• Sudário

     

    Com certeza, o passado, já tão distante, até um pouco inebriado, vai se aproximando de nós sessenta ou setentões. No início, como pequena, mas persistente aragem, até gostosa de nela se ficar e depois, cada vez mais contínua, atual e dadivosa.

    As personagens que habitaram nossa infância permanecem vivas  tão  teimosas  para não serem esquecidas e, absurdamente, hoje, ficam ao nosso derredor, povoando nossas noites e sonhos, às vezes como bons fantasmas, ora como malabaristas, palhaços, saltimbancos do circo interiorano, E passam por debaixo da lona de nossa imaginação, da mesma maneira como fazíamos para não pagarmos o ingresso naquela única casa de espetáculo vivo que conhecíamos.  O mágico circo. Era só um de nós distrairmos os vigias e corríamos sorrateiros, abrindo o grosso pano que separava nossas curiosidades à dos espectadores que compraram sua entrada. Disfarçadamente, sob os olhos dos vigias que procuravam os “entrões”, batíamos palmas e ríamos como se nada houvesse acontecido. Às vezes olhávamos para outras pessoas como se elas tivessem feito algo errado. Um olho no picadeiro, outro na situação provocada.

    E ela, obstinada,  ressurge. Transitam dentro de nós personagens tão distantes e tão próximas. Dentre elas, o Sudário.

    Diferentemente do Joãozinho Dasmoça, tranqüilo, sorridente e amigo de todos, trabalhador, contador de casos e desinteressado de egocentrismo. O Sudário, no entanto, andava pelas ruas, com passos largos, apressados, falava sozinho o tempo todo, era egoísta e  a cabeça literalmente sempre erguida. Roupas sempre limpas, alto, magro e não suportava crianças. Ele nos atemorizava e nos queria longe.

    Era uma glória, aventura e prova de masculinidade, quando um de nós, conseguia chegar por trás dele e cutucá-lo. E depois era pernas para quem te quero. E a correria só acabava quando alguém nos socorria. Aquela aventura seria contada por todo canto.

    Não havia local, em Campo Belo, em que ele não estivesse presente. Era para nós, onipresente, bilocava, trilocava, sei lá, espalhava terror entre nós criançada.

    Se havia uma festa, lá estava o “penetra” Sudário. E ninguém se atrevia a mandá-lo embora daí. Olhava fixamente cada menino (com as meninas ele não mexia), como querendo dizer: “Te pego depois”.

    Nas barraquinhas, tão habituais na cidade, lá estava o Sudário.
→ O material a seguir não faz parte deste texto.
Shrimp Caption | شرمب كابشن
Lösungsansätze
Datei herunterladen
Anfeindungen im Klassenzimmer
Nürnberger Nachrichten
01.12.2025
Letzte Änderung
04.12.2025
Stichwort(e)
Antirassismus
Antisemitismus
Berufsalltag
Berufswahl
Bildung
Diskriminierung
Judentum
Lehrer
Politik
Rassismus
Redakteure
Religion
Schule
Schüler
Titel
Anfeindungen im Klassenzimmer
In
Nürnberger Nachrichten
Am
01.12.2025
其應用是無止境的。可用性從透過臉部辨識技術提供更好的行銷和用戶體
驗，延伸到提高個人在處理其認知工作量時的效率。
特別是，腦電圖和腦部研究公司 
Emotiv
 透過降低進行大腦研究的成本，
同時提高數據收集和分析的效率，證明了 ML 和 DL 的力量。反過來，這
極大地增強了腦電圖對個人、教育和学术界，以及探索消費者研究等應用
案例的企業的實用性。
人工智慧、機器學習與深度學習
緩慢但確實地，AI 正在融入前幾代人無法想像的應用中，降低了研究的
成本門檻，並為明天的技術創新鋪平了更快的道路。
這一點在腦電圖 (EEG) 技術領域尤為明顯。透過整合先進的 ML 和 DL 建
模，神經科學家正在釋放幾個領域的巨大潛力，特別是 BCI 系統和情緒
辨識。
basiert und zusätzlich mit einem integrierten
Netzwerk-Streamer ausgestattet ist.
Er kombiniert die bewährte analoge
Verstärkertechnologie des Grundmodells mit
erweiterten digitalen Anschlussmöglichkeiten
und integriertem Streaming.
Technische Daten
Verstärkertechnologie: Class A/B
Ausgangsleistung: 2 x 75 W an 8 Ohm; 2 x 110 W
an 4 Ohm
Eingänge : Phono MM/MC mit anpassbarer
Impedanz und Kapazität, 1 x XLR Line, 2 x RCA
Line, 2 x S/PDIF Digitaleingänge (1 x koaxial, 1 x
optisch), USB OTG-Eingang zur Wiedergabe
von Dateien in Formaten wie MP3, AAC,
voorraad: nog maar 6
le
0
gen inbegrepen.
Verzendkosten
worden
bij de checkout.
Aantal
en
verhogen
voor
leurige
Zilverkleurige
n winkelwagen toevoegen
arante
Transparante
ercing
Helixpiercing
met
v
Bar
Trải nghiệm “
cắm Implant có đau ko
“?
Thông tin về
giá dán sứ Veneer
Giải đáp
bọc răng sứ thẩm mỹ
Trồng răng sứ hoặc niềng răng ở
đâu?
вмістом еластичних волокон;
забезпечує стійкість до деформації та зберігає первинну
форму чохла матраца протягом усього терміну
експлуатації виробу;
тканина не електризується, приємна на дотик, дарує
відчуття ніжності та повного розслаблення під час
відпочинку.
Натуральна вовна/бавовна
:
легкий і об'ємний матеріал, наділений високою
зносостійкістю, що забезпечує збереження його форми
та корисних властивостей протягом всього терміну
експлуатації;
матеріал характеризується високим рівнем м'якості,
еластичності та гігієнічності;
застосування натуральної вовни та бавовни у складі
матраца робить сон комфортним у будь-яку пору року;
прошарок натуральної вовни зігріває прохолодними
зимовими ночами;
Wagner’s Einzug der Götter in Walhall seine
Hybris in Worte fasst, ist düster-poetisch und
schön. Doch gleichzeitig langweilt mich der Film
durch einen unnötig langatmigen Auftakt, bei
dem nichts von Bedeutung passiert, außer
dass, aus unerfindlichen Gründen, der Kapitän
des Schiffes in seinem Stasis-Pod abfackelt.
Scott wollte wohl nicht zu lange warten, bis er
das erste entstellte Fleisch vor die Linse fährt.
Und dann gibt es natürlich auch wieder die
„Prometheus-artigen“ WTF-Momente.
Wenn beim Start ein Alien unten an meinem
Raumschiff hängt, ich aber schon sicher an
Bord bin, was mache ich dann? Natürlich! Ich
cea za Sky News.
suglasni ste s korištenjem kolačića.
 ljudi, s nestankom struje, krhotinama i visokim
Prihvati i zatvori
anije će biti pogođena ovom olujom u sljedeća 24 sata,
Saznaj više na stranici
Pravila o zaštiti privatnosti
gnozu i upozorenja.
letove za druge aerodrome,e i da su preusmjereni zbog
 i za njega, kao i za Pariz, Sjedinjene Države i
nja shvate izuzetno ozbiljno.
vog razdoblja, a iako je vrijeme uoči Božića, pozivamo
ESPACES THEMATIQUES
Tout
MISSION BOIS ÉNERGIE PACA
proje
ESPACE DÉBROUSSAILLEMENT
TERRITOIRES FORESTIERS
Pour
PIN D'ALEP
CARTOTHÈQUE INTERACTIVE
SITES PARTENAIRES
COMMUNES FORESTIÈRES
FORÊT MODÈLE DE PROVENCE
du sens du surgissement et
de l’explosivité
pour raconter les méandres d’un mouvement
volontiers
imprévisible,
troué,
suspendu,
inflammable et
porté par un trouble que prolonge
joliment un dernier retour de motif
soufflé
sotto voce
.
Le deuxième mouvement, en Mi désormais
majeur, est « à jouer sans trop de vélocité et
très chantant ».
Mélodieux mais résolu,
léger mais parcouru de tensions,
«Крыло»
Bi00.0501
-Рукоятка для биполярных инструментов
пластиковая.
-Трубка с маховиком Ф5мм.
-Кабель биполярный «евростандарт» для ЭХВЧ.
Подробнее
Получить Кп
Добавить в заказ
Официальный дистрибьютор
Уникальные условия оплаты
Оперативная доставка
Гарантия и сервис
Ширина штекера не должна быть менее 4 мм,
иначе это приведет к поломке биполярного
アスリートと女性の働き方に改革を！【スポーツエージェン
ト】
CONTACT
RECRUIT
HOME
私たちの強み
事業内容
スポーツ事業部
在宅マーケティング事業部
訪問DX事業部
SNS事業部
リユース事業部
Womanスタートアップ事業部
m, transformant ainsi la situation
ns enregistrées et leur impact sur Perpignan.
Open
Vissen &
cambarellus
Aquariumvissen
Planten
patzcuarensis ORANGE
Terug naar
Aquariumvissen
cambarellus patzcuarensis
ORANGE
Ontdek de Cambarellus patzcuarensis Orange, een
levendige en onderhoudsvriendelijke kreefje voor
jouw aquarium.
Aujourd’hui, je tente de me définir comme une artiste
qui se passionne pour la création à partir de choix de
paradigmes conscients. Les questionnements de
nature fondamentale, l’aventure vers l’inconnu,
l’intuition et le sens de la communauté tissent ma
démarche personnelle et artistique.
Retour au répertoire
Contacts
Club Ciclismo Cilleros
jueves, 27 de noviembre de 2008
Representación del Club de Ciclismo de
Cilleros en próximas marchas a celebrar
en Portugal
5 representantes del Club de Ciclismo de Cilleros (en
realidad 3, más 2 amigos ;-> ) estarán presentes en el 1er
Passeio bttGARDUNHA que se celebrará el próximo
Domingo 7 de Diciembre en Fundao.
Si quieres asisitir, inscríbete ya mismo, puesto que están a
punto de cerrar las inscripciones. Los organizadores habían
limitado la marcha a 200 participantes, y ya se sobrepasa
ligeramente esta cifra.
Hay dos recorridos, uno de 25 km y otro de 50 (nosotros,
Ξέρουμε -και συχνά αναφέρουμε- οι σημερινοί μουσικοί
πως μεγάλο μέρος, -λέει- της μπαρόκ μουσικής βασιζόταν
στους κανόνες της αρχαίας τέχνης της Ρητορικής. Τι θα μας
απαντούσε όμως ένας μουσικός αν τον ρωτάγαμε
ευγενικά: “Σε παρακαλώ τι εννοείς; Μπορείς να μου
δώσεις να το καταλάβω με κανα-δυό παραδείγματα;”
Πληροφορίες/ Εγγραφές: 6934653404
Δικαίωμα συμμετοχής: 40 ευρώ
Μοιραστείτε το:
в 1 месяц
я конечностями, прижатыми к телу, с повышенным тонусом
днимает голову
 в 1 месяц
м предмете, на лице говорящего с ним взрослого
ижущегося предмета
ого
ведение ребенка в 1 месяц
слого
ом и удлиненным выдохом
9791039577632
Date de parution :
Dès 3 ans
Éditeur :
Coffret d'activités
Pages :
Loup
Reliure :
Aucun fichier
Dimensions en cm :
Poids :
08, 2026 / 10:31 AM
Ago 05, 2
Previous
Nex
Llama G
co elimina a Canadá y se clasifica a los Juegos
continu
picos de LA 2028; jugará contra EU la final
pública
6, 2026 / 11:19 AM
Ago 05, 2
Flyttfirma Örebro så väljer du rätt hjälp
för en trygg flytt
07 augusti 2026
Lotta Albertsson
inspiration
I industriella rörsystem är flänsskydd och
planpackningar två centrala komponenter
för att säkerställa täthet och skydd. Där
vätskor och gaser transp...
Depois da “matinée” do domingo, lá no cinema da Praça Cônego Ulisses em que assistíamos semanalmente o seriado do  Zorro ou John Mack Brown, novamente encontrávamos o Sudário, com seus olhos espertos, procurando um de nós para atacar. Ele ficava feliz em nos azucrinar.

    Agora... Tanto tempo passado, eis que...

    - Oi, Djeco!

    - Djeco?! Hummmmm (Este apelido foi sepultado há tanto tempo...)

    - Oi, Heleno! Já de cabeça branca?

    - E você careca, né? (na verdade não reconheci. Minha resposta foi surpresa até para mim que não costumo revidar ironias).

    - Olhe cá, Djeco! Cheguei até você através de um e.mail repassado. Hoje, com a internet, ninguém mais se esconde. Lá estava seu nome. Como existem poucos helenos... Imaginei que poderia ser você! Já estava pensando entrar no Google para encontrá-lo, como já encontrei diversos amigos de infância.

    - Filhos da mãe essas pessoas que não deletam nossos endereços quando repassam e-mails. Mas é você Windzgringaetz? Lá de Campo Belo, da Rua Tiradentes, não é?

    - Boa memória, meu caro!

    - Com um nome desses nunca poderia esquecê-lo. E tão vermelho... Seu nariz é sua marca, meu caro!

    - Pois é Djeco! Desculpe a familiaridade. Mas não dá para esquecê-lo. Você ficava com tanta raiva quando o chamávamos assim... Lembra-se?

    É claro, Windz!Afinal, como esquecê-lo? Você me deve 5 bolinhas de “gude”.

    ... E nos abraçamos a rir...Helenicamente!